**Exercise instructions:**
Pick out every line in the records below that contains the string "JSON", and copy each of those lines.

**Entries provided:**
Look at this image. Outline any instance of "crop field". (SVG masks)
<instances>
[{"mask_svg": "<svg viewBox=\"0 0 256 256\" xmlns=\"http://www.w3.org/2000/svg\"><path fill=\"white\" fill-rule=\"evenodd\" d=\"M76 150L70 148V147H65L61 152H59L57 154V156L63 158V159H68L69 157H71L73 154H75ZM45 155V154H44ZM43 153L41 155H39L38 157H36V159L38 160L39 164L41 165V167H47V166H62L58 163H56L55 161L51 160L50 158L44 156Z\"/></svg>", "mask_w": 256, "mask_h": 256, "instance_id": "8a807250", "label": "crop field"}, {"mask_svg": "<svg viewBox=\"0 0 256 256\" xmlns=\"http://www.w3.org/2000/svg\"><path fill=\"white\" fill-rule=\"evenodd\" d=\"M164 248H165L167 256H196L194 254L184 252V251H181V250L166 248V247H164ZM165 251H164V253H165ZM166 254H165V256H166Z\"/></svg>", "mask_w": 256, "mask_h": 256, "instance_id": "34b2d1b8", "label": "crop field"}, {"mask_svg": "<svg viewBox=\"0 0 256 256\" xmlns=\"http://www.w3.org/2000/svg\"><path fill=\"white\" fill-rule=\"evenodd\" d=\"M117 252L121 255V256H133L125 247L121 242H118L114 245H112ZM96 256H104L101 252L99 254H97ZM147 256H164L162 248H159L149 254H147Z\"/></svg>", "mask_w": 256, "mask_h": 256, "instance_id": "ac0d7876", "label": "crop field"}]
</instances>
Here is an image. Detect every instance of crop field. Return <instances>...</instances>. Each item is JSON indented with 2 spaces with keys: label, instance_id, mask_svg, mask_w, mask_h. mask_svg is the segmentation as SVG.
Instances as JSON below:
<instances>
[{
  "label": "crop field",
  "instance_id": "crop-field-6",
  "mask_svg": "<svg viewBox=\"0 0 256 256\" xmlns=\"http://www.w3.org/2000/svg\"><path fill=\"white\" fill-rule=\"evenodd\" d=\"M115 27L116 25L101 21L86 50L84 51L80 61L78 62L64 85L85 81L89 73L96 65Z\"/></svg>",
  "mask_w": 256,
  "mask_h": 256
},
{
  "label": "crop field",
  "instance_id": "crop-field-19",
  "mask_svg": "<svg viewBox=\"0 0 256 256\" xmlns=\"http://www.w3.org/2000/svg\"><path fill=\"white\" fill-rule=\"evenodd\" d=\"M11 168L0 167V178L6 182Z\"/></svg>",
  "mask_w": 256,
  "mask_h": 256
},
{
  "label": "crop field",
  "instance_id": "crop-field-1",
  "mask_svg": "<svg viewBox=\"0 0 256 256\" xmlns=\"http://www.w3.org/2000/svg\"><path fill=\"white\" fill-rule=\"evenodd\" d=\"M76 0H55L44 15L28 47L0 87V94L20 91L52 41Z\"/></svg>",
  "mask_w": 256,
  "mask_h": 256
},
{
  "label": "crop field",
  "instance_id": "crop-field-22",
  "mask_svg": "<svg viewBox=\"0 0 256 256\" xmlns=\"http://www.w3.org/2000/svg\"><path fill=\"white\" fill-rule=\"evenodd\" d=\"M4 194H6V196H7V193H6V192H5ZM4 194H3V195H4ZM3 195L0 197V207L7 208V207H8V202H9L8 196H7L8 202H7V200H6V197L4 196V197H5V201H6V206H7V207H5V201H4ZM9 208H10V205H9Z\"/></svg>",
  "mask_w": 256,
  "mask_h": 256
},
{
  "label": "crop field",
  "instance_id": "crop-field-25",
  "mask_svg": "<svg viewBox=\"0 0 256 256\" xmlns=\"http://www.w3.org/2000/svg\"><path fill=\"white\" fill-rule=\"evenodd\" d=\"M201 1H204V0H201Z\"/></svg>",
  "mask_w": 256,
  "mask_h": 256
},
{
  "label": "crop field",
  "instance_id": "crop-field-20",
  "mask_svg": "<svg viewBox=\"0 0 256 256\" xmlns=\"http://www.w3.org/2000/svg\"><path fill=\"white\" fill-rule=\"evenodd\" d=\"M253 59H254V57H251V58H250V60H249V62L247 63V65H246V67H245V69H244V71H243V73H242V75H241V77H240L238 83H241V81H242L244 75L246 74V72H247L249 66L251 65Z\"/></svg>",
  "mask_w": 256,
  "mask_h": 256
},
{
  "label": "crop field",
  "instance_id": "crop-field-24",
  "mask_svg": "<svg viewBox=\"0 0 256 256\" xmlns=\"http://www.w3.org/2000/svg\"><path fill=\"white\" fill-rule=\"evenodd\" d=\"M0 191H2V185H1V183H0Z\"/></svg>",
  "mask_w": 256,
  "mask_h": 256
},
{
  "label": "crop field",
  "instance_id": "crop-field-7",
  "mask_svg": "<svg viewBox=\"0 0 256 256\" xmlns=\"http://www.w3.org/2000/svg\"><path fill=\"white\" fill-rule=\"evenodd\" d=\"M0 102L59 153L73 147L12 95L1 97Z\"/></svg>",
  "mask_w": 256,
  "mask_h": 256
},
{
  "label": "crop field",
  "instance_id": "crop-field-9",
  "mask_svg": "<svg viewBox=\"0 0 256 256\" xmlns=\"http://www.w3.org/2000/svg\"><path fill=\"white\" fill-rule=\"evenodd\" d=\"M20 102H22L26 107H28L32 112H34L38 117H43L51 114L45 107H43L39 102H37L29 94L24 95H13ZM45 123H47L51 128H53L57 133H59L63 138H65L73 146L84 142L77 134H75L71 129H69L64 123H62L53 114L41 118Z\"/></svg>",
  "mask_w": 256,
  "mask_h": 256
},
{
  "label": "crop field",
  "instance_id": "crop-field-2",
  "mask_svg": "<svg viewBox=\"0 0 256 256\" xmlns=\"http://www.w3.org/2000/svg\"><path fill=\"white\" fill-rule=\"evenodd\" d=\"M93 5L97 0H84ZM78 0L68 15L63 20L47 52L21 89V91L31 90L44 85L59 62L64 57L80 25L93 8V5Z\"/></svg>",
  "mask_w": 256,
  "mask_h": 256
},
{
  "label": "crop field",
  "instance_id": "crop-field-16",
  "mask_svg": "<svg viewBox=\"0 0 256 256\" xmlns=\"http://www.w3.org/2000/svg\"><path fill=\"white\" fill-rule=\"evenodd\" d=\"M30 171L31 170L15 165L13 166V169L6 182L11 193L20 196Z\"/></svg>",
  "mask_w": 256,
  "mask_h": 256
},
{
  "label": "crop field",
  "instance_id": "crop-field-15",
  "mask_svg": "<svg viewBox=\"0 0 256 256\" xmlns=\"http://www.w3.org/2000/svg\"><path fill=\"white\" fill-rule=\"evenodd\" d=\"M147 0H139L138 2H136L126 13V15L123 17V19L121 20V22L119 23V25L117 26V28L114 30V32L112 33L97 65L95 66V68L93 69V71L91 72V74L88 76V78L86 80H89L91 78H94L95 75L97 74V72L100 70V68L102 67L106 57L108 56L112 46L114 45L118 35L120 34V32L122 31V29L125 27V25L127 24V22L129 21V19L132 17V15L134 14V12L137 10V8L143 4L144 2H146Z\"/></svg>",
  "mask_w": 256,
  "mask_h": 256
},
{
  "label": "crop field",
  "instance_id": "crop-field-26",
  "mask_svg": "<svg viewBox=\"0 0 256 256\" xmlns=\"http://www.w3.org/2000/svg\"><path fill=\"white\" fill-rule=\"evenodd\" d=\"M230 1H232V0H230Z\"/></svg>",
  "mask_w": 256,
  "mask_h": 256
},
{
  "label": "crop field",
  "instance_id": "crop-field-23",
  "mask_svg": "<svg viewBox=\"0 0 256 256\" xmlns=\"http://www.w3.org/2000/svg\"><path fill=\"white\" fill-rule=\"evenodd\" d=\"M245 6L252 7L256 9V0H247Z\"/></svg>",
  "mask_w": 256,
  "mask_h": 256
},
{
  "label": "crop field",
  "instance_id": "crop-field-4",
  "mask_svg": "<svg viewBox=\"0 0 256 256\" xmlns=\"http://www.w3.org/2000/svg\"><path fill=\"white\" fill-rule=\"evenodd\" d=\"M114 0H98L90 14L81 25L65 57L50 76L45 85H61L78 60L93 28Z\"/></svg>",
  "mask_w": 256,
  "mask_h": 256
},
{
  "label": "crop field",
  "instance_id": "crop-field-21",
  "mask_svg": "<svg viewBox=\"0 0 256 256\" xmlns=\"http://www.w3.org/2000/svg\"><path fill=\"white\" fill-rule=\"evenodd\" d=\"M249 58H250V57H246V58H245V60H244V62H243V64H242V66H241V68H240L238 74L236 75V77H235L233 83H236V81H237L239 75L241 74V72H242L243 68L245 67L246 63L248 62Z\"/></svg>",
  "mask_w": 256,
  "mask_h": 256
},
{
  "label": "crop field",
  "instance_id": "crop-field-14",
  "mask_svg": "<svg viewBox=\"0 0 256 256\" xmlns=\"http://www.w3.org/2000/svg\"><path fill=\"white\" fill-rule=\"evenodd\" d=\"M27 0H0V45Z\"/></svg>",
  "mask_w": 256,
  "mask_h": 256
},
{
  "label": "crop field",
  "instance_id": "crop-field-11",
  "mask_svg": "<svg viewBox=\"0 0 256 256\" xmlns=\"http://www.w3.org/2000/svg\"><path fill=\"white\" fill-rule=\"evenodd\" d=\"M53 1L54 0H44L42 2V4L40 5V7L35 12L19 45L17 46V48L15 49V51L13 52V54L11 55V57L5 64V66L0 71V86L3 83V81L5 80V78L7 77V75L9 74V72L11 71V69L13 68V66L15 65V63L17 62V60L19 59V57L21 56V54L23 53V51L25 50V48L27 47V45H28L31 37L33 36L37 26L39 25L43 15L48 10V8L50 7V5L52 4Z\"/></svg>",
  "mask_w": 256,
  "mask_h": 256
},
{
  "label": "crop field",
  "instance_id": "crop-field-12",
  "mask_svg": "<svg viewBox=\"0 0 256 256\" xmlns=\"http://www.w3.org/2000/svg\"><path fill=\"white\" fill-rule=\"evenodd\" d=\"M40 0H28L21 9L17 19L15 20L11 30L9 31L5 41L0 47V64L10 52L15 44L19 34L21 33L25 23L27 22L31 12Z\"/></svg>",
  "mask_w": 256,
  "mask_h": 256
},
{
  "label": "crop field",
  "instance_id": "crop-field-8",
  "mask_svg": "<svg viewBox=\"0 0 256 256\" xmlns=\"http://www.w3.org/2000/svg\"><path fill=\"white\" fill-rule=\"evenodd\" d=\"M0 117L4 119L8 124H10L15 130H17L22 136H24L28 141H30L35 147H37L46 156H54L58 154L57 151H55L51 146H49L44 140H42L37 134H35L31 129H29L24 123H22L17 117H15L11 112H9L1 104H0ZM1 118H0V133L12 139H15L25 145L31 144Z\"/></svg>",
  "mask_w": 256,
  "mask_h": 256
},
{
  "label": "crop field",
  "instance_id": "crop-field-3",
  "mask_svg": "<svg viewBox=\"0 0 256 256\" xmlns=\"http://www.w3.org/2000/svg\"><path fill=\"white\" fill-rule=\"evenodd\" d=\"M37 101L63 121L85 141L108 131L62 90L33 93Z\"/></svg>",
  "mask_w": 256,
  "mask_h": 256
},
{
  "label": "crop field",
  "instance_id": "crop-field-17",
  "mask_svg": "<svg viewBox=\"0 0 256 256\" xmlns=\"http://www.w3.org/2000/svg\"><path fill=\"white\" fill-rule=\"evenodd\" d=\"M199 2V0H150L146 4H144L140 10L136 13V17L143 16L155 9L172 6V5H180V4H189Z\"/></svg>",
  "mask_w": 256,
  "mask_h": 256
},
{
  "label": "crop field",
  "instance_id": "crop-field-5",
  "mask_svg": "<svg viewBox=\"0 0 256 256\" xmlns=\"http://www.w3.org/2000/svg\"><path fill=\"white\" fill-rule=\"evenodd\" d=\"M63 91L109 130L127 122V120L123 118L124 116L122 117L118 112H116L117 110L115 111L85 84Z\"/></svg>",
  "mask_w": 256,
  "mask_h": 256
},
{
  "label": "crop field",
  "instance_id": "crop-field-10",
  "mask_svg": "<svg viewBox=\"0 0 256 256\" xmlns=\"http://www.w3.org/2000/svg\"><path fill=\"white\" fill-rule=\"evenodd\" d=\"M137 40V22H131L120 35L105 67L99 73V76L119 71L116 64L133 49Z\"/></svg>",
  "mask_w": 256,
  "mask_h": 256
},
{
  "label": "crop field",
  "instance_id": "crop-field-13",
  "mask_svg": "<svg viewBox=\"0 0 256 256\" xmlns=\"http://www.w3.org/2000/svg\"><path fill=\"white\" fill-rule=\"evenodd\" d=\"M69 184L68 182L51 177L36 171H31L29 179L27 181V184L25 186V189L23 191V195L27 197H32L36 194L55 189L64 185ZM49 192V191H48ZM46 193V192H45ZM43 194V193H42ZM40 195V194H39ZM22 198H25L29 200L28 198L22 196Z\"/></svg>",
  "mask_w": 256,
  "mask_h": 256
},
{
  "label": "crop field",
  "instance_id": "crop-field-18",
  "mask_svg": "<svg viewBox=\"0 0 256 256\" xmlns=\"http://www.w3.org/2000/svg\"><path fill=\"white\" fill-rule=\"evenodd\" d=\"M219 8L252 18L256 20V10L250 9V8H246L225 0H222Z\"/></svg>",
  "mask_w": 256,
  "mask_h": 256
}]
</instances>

**Exercise answer:**
Here is an image. Detect every instance of crop field. Return <instances>...</instances>. Each item is JSON indented with 2 spaces with keys: label, instance_id, mask_svg, mask_w, mask_h. mask_svg is the segmentation as SVG.
Instances as JSON below:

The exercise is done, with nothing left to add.